Too often you have probably heard someone tell you that breakfast is the most important meal of the day. On the surface that may be true, it may have been 12-14 hours since you last ate (we are not counting snacks for this example). However, your body can store a lot of energy and keep functioning for a long time. Missing one meal may make you full hungry but there are no health issues that will come from a longer fast. What is true is that less than half of the population in the US and Europe have a meal for breakfast.
Sometimes We Just Don’t Like Breakfast Foods
Nothing is written in stone that says you can only eat breakfast foods for breakfast. Tradition has moved us into a mind set where breakfast is eggs and bacon, maybe pancakes or possibly cereal (hot or cold). If you truly don’t feel feel hungry in the morning, particularly if you aren’t accustomed to eating breakfast, these foods may be quite unappealing.
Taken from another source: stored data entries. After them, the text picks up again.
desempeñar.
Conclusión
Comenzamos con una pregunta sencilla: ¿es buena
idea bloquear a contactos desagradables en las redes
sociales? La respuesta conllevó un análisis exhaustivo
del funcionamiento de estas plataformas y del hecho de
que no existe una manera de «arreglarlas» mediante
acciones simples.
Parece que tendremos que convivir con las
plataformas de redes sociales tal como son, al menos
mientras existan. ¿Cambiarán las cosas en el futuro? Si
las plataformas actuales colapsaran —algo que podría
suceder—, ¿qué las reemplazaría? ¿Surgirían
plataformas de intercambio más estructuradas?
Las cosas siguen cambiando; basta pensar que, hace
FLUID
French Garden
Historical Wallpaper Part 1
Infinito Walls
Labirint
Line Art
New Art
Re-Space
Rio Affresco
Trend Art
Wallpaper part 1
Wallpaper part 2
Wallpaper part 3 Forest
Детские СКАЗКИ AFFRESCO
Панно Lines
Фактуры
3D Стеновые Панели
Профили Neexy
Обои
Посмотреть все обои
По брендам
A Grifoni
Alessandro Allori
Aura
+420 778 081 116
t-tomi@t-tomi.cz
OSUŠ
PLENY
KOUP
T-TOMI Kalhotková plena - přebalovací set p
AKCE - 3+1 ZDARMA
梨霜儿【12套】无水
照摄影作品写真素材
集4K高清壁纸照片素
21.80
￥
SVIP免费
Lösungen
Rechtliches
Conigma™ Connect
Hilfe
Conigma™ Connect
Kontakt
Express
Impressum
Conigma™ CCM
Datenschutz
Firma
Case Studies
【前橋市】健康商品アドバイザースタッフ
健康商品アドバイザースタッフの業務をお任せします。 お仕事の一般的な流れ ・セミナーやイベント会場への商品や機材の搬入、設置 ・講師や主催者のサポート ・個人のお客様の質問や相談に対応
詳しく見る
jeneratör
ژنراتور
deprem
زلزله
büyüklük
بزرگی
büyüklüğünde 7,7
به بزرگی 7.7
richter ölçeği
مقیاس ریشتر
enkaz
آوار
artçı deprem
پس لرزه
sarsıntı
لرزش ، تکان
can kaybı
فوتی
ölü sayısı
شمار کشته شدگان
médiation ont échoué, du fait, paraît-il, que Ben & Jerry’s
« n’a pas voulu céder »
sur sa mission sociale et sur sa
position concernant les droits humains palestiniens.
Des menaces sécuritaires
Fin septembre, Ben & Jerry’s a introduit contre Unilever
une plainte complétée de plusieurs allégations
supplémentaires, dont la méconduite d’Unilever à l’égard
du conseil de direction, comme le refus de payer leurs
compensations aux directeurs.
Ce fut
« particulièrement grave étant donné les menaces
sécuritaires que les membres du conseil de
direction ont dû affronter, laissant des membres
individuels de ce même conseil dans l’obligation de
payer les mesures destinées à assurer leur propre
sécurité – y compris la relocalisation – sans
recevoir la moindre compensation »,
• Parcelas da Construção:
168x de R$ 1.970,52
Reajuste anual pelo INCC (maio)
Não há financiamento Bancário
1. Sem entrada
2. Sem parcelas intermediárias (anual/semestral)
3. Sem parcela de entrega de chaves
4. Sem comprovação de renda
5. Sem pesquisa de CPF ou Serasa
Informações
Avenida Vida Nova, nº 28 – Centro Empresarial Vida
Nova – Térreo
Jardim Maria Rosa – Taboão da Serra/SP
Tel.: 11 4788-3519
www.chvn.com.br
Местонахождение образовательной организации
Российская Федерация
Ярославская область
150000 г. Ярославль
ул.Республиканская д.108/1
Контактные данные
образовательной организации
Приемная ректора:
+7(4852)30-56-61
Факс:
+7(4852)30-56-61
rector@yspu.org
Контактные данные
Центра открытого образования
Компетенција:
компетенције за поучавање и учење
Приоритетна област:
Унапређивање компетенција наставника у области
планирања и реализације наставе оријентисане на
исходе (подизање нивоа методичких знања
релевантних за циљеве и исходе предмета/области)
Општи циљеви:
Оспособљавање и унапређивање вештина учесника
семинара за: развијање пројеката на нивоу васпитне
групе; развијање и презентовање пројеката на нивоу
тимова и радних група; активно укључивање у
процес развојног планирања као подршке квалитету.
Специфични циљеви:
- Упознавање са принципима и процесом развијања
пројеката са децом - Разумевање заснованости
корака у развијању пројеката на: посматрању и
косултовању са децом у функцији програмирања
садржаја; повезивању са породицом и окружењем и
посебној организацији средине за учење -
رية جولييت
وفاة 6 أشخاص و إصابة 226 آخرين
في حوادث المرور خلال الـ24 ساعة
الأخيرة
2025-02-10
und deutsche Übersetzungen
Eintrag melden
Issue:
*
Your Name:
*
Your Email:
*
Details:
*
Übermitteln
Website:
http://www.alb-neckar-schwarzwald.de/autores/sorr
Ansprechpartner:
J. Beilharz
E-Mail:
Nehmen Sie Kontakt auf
Health and diet experts believe that people who skip breakfast end up eating more over the course of the rest of the day. Even having a piece of fruit or some yogurt can help to stave off food cravings the rest of the morning.
So what is the best mix of the right nutrients and vitamins, something that will give you energy for the start of your day? Even if you don’t usually eat breakfast you should have sometime after you wake up to give your body a boost.
It doesn’t have to be complicated or difficult to have a good breakfast. Start by making a list of what you like and then create some breakfast plans around the list. Do you like fruit? Make a smoothie or add fruit to cereal. Do you have a favorite chicken recipe? That can work for breakfast as well as lunch.
Simple Breakfast Tips
* If you are stretched for time and need a faster breakfast, try making some breakfast burritos. They are quick and easy and you can keep them in the freezer. You can use whole-wheat or regular tortillas, scrambled eggs (either whole, all whites, a mix, or an egg product), some veggies like onions and peppers, and any type of protein (meat or meatless).
* It worked when you were a kid, so consider making a peanut butter and jelly sandwich on whole wheat bread. The whole wheat gives you fiber (helping to make you feel full). That can make a fine breakfast that is quick to prepare. You might add a glass of milk or some fruit to give your meal some balance.
* Hot or cold cereals can make for a fine breakfast. Just make sure it’s not the only thing you eat. Top off your cereal with some banana or blueberries, or swapping out dairy for soy milk for a healthy dairy addition. If you are trying to cut fat out of your diet, stick to skim milk.
Statistics show that over half of us don’t eat breakfast, so it pays to have a few short cuts to get around those excuses.
* Many of us eat our breakfasts on the go, meaning we are searching for food that travels well. In this case a well made smoothie is a good place to start. If you have a blender in your kitchen you can create your own special smoothies. Watch the ingredient list closely if you purchase a smoothie at a coffee shop. Some of these drinks include a lot of cream and sugar and can have up to 600 calories. You can purchase a good blender or smoothie maker to have at home and whip up your own smoothie in less time than it takes to stop at a smoothie store, and you ‘ll know exactly what’s in it.
Breakfast Can Be Low Calorie
Breakfast might be the easiest meal to fill up without using a lot of calories or fat. You can fry up an egg, add a slice of Canadian bacon and put the two into a toasted English muffin for a 200-calorie, filling breakfast.
There’s no law that says you have to eat breakfast foods for breakfast. You legitimately might not feel hungry in the morning, particularly if you aren’t accustomed to eating breakfast. Study after study shows that people who skip breakfast end up eating more the rest of the day than people who eat a solid breakfast every morning.